Happy birthday to me!
I turned 25 years old today, and I couldn't be more at peace with myself. The road to 25 has been a bumpy one, but knowing what I know now, I wouldn't have wanted the journey to be any other way. For the first time in a while, I can honestly say that I am unapologetically working towards doing what I want to do with my life.
As I approached 25, I couldn't help, but reflect on where I've been and where I want go in life. After many years, I've finally admitted to myself that I spent most of my life doing what I needed to do to get by. In short, I was surviving; not thriving or really living. There were moments when I would soul search heavily, and draw conclusions here and there, but never really dedicated time to figuring out who I was and what my passions were. This didn't really hit me until about 6 months ago when I took a hard look in the mirror and couldn't recognize myself.

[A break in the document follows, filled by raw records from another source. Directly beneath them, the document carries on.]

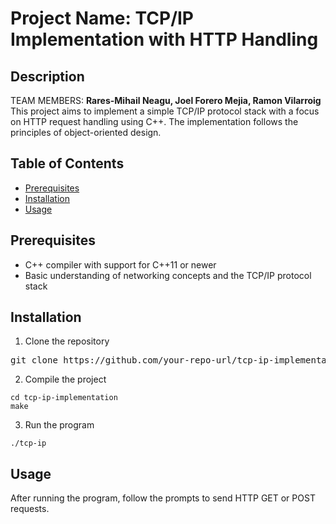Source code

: <div class="markdown prose w-full break-words dark:prose-invert light"><h1>Project Name: TCP/IP Implementation with HTTP Handling</h1><h2>Description</h2><p>TEAM MEMBERS: <b>Rares-Mihail Neagu, Joel Forero Mejia, Ramon Vilarroig</b></br> This project aims to implement a simple TCP/IP protocol stack with a focus on HTTP request handling using C++. The implementation follows the principles of object-oriented design.</p><h2>Table of Contents</h2><ul><li><a href="#prerequisites" target="_new">Prerequisites</a></li><li><a href="#installation" target="_new">Installation</a></li><li><a href="#usage" target="_new">Usage</a></li></ul><h2>Prerequisites</h2><ul><li>C++ compiler with support for C++11 or newer</li><li>Basic understanding of networking concepts and the TCP/IP protocol stack</li></ul><h2>Installation</h2><ol><li>Clone the repository</li></ol><pre><div class="bg-black rounded-md mb-4"><div class="flex items-center relative text-gray-200 bg-gray-800 px-4 py-2 text-xs font-sans justify-between rounded-t-md">git <span class="hljs-built_in">clone</span> https://github.com/your-repo-url/tcp-ip-implementation.git
</code></div></div></pre><ol start="2"><li>Compile the project</li></ol><pre><div class="bg-black rounded-md mb-4"><div class="flex items-center relative text-gray-200 bg-gray-800 px-4 py-2 text-xs font-sans justify-between rounded-t-md"></div><div class="p-4 overflow-y-auto"><code class="!whitespace-pre hljs language-bash"><span class="hljs-built_in">cd</span> tcp-ip-implementation
make
</code></div></div></pre><ol start="3"><li>Run the program</li></ol><pre><div class="bg-black rounded-md mb-4"><div class="flex items-center relative text-gray-200 bg-gray-800 px-4 py-2 text-xs font-sans justify-between rounded-t-md"></div><div class="p-4 overflow-y-auto"><code class="!whitespace-pre hljs language-bash">./tcp-ip
</code></div></div></pre><h2>Usage</h2><p>After running the program, follow the prompts to send HTTP GET or POST requests.</p>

On the surface, everything looked perfect. I had a college degree, a job in my field (that I didn't really like) , a car, healthy relationships, a place of my own, etc..

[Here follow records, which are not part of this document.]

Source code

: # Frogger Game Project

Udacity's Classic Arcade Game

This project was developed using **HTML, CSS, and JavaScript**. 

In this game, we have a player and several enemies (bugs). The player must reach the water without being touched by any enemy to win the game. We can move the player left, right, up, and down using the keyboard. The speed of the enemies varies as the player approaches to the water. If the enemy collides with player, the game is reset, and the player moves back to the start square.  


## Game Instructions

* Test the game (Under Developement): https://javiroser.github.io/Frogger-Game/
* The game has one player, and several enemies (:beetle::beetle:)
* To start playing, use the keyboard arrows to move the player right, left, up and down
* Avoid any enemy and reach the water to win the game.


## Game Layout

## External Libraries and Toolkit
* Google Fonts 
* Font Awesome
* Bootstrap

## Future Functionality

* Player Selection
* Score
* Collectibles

But just underneath that surface, I was very unhappy and yearned for more. At the time, I didn't know what the "more" was. All I knew was that I'd allowed myself to become comfortable with discomfort, which wasn't going to fly for much longer.
After soul searching for months and healing from the trials and tribulations of my past, I found myself again and "Sincerely Diana" was born.
My goal with this platform is to do one simple thing: BE REAL WITH MYSELF. I want to share my experiences and interests with the world! The good, the bad, and the ugly from the past, present and future. As I continue to find myself, I hope to inspire others to find themselves, discover their passions, and embrace them.